95% of the time I'm charging at home and on a net-metering Solar plan, so really only paying those $0.12/kWh rates in the dark winter months, basically charging for "free" off solar once we hit the equinox.
What does matter more than price to me is the speed of the fast charging experience when I'm on a road trip. Tesla is not perfect -- I've been to chargers located in mall parking lots, which are an absolute nightmare in the holiday shopping season. I've been to chargers in airport parking garages, where you need to pay to enter the garage, etc. Most of Tesla's newer locations are better than this (like the ones at Sheetz gas stations just off the highway). But whats a real nightmare for me (and which has never happened to me with Tesla) is most of the chargers being down, or running at severely degraded speeds.
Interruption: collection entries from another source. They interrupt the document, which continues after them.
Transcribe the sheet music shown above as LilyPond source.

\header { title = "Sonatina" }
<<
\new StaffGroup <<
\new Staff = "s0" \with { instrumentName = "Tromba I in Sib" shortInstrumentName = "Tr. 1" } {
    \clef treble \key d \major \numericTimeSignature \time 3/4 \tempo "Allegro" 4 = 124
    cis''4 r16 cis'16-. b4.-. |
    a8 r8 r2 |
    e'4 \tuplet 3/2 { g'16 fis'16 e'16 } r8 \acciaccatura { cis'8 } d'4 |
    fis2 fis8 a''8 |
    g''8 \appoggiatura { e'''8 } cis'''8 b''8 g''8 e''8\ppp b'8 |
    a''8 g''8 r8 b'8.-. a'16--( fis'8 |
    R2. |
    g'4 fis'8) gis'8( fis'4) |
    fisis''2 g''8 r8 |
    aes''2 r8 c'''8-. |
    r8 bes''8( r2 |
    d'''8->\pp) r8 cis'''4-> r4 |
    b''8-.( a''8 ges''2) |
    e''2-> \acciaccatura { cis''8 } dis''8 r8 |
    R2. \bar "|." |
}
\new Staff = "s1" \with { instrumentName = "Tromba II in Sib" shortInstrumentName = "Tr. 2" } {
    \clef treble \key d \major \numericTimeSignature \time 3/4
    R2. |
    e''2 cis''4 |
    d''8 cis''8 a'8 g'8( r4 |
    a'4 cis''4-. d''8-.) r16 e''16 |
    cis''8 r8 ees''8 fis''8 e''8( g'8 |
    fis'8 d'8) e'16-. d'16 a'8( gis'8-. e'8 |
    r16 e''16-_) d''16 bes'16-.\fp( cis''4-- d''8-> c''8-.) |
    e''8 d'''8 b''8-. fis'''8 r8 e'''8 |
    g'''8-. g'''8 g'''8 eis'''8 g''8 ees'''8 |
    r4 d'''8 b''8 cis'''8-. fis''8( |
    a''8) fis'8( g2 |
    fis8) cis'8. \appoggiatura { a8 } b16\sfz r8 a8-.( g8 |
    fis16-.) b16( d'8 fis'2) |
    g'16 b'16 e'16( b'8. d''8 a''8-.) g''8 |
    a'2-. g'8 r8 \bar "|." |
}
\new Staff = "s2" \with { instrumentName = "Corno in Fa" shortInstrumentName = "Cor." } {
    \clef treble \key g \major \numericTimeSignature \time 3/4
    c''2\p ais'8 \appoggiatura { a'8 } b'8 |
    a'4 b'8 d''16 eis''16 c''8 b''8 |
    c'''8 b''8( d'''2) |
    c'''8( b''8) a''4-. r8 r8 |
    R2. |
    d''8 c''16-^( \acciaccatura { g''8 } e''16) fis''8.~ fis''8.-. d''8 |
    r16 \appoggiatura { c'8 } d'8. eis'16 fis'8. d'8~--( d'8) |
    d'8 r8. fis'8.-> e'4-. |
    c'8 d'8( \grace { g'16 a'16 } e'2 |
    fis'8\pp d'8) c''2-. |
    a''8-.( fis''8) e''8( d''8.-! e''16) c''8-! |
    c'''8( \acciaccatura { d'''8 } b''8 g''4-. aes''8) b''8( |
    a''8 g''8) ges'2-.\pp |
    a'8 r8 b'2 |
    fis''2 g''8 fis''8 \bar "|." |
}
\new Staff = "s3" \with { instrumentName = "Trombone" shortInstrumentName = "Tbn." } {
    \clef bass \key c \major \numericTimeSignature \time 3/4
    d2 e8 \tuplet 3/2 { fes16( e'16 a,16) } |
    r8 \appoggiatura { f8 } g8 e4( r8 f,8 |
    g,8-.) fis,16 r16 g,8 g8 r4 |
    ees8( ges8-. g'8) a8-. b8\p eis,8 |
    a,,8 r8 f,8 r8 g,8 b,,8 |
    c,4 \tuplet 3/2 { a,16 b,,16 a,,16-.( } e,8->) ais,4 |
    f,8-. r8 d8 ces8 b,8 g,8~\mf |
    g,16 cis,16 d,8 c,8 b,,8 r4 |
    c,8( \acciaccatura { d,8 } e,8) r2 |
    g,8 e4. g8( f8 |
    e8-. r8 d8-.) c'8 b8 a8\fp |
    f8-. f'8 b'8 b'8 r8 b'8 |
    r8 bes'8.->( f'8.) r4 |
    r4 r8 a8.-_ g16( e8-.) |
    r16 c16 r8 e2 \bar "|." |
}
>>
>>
This DOES happen with EA. So after hearing terrible charging experiences from friends with CCS cars, I'm pretty much tied to the Tesla supercharger network.
>In general, the cost of charging a Tesla is more than 3 times cheaper per mile than the cost of fueling a gas-powered car (4.56 cents per mile compared to approximately 13.73 cents per mile for gas vehicles). from: https://news.energysage.com/tesla-charging-cost-vs-gas/
a different take: >It depends on what you are comparing it to gas wise. In my area, approximate numbers are 11 cents a kWh at home, 28 cent at a SC. I will get roughly 3 miles to the kWh so a mile costs me 9 cents if I SC. Gas is $3.30 a gallon so my car would need to get 36 miles to the gallon or better to compete with SC'ing.
from: https://www.reddit.com/r/TeslaModel3/comments/stbpfb/comment...
You do have to be a little careful if you want to go that route though, Tesla has pulled free supercharging from some vehicles, and some had the free supercharging limited to just one owner. Also, Tesla is trying to entice people with the free supercharging to give it up, I believe the deal is $5k off a new Tesla if you give up free SC.
Assuming 4 miles/kWh, that's $36 to drive 400 miles. Charging at home cuts the cost roughly in half. These numbers vary depending on location.
But if I did have to pay, I believe my apartment charges $0.30 per kWh. And I get 4.5 miles of range per kWh. So it's $6 to drive 100 miles. Gas is over $4/gallon here so a car that gets 33 mpg would spend over $12 to go 100 miles.
If I was paying $0.125 per kWh like I've seen other people report in this thread then I'd spend $2.50 to go 100 miles.
Just looked it up: $0.45/kWh the last 4 times at Tesla Superchargers in California.